Texte/ Press
Texte de Geoffrey Chautard, collectif Pourparlers, 2022
Souvenir Empreint est une vidéo-performance filmée en plan fixe durant laquelle on voit la main d’Alice étreindre celle de l’être aimé. Cette dernière prend la forme d’une moulage en cire qui s’embrase jusqu’à se fondre lentement et disparaître dans la sienne.
Dans un dispositif faisant la part belle à l’interprétation, Alice convoque ici notre subjectivité, notre sensibilité, notre expérience et notre rapport à l’Amour: aux relations amoureuses. [...]
Souvenir Empreint c’est l’épreuve du feu. L’épreuve de notre amour supposé face au temps qui l’éprouve et le consume. C’est se fondre dans l’autre jusqu’à s’oublier soi-même. C’est souffrir, c’est résister à l’envie de tout lâcher. C’est tout reprendre sans cesse.
Texte à retrouver en intégralité sur le site suivant:
Souvenir Empreint, Pourparlers, Geoffrey Chautard, 2022, url: https://www.pourparlers.org/alice-charton
Interview pour DijonMag, 2022
Texte de Laurent Reyes, 2022
“02/03/2019
Toujours pas de réponse d’Akram [...] Akram : NEXT.
Rencontre avec un pompier, Alexis, hier soir”.

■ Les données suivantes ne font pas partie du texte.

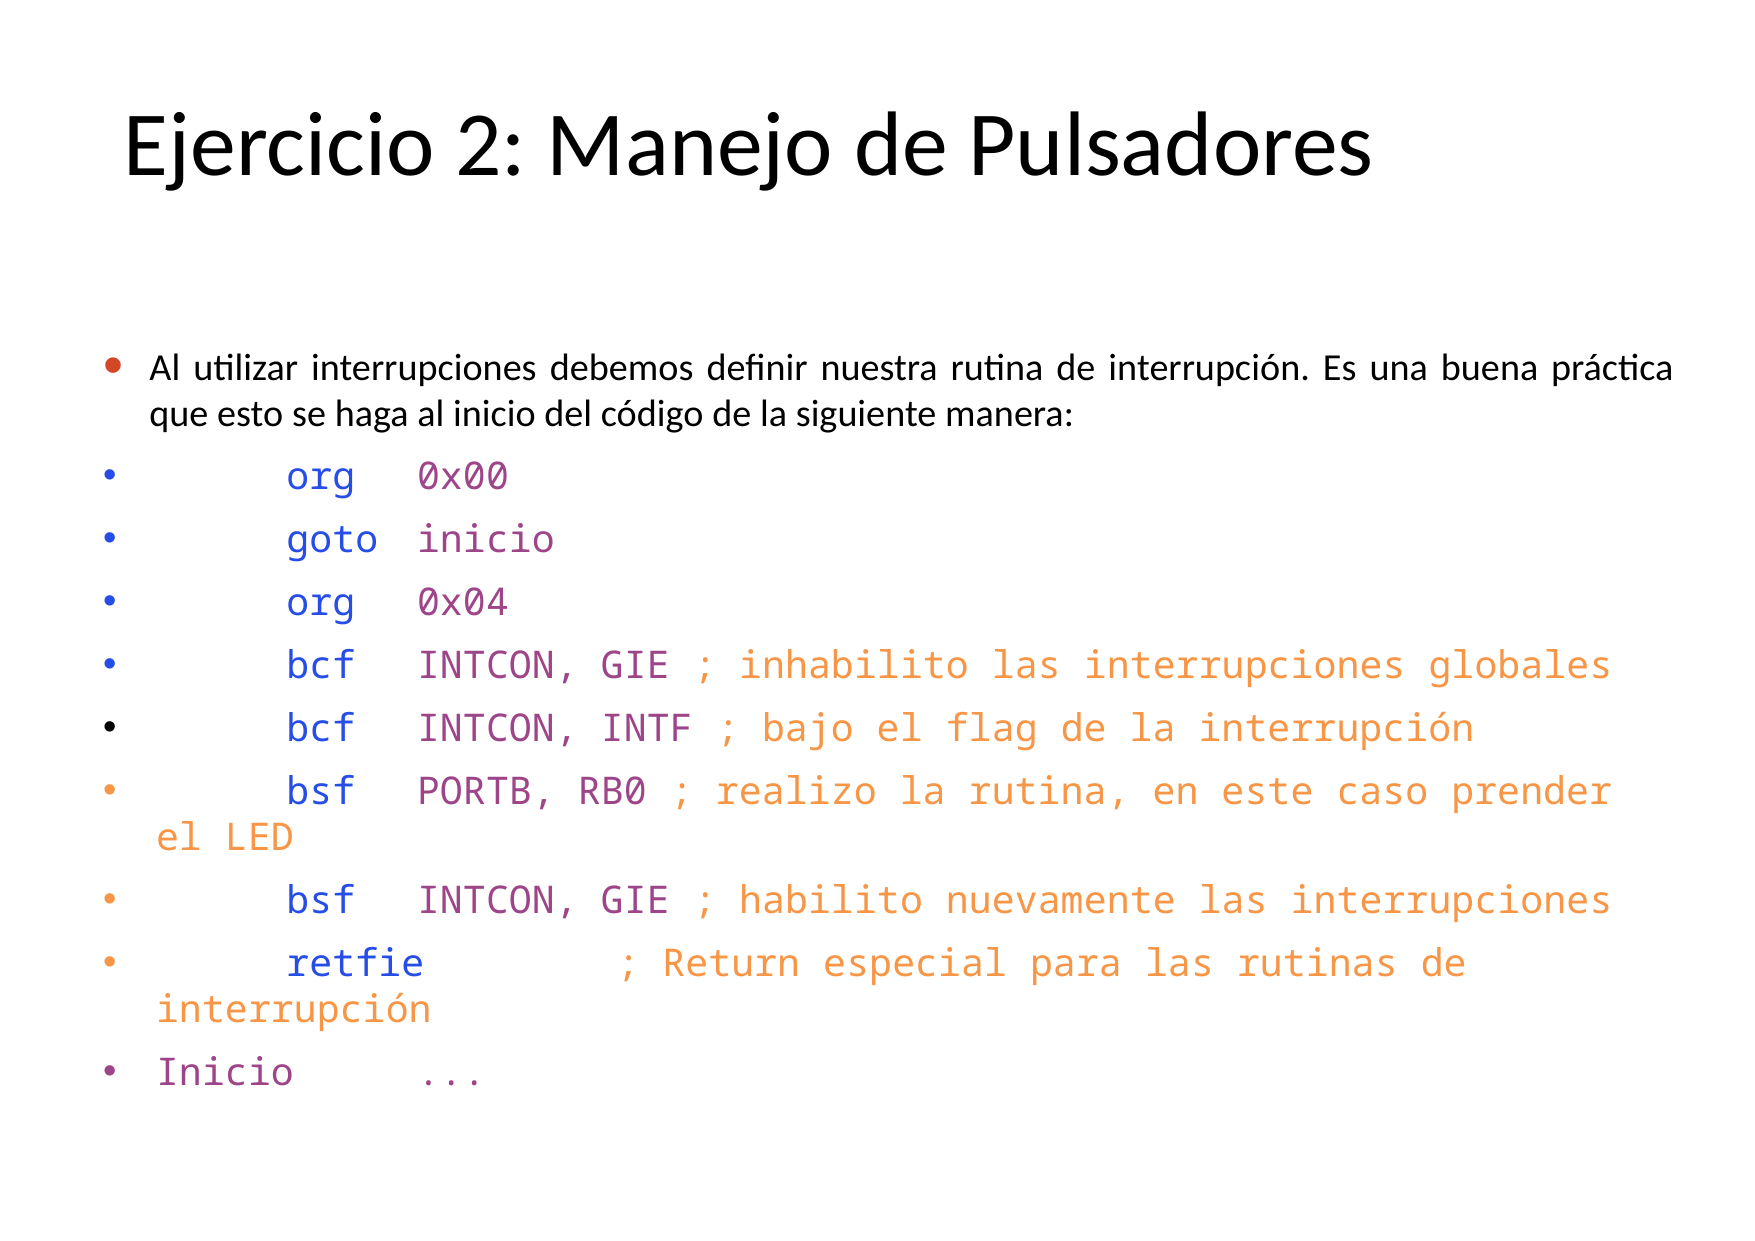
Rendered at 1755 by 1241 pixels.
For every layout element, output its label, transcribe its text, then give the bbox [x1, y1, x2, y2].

list Al utilizar interrupciones debemos definir nuestra rutina de interrupción. Es una buena práctica que esto se haga al inicio del código de la siguiente manera: org 0x00 goto inicio org 0x04 bcf INTCON, GIE ; inhabilito las interrupciones globales bcf INTCON, INTF ; bajo el flag de la interrupción bsf PORTB, RB0 ; realizo la rutina, en este caso prender el LED bsf INTCON, GIE ; habilito nuevamente las interrupciones retfie ; Return especial para las rutinas de interrupción Inicio ... [88, 334, 1689, 1118]
title Ejercicio 2: Manejo de Pulsadores [75, 45, 1425, 233]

Dans cet extrait de son édition “Plan-cul”, comme dans ces performances filmées et ses vidéos, ses photographies, ses moulages, ses dessins, collages, céramiques et même un tatouage qu’elle s’est fait faire au bout des doigts, l’artiste Alice Charton aborde le sentiment et les relations amoureuses pour évoquer le languissement, l’écœurement, la vitesse, la succession et le souvenir de la sensation attenante.
Un “après relation” ou un “entre relation” qu’elle symbolise, magnifie ou ritualise.
Si elle emploie divers média, la substance de son propos est puisée uniquement dans son vécu, réel ou fictionnel. Elle utilise son image, se met en scène et met à contribution ses amants pour produire des reproductions et des représentations fragmentées de leur corps afin de matérialiser le souvenir de leur présence.
Les relations intimes et amoureuses sont aujourd’hui fugaces, fragiles, insaisissables et il me semble que le travail d’Alice Charton exprime et prolonge les sensations douces et douloureuses de l’amour et du désamour dans toute leur ambivalence. Le contact d’un amant absent ou parti est prolongé par un visage en savon qui s’amenuise, par un moulage en chocolat qu’elle dévore jusqu’à l’écœurement. L’écrin qui renferme la caresse d’un ex rappelle celui qui contient traditionnellement la bague de mariage, mais qu’il soit fait de chêne évoque aussi le cercueil. La rupture est douloureuse, mais pas moins sacrée que l’union.
Nous sommes loin de la collection de moulages de pénis en érection de personnalités célèbres produits par la groupie et artiste américaine Cynthia Plaster Caster. Alice nous parle d’elle pour parler des sensations universelles de manque, de passion, de l’instabilité des relations et du rapport à l’autre à l’ère numérique.
Je ne peux m’empêcher de penser à Clémence Elman qui réalise sa série photographique “Passe-moi le sel, tu veux” où elle se met en scène avec son grand-père dans des situations quotidiennes mais décalées afin, aussi, de garder un contact avec son grand-père. Peut-être qu’évoquer ses propres relations est aussi une manière pour Alice Charton d’en prendre distance, de retisser des liens, de la tangibilité et de la continuité dans un monde aux relations éclatées. Et pour nous, de nous projeter à travers ses mises en scène sans se sentir voyeur grâce à son recours à l’anonymat et la symbolique.
Eva Illouz fait du « désamour » dans La fin de l’amour un problème sociologique de première importance et examine l'ensemble des façons qu'ont les relations d'avorter à peine commencées, de se dissoudre faute d'engagement, d'aboutir à une séparation ou un divorce, ce qu'elle désigne comme des « relations négatives ». Alice Charton nous interroge aussi sur la place de l’amour dans notre monde occidental en délaissant le mythe usé de l’amour éternel et infaillible pour s'intéresser plutôt à la séparation. Mais à la différence de la sociologue qui vise à décortiquer les travers d’un capitalisme émotionnel, les œuvres d’Alice Charton donnent à la rupture une saveur mélancolique, aussi belle et sensuelle que l’amour lui-même, dont le désamour est son prolongement.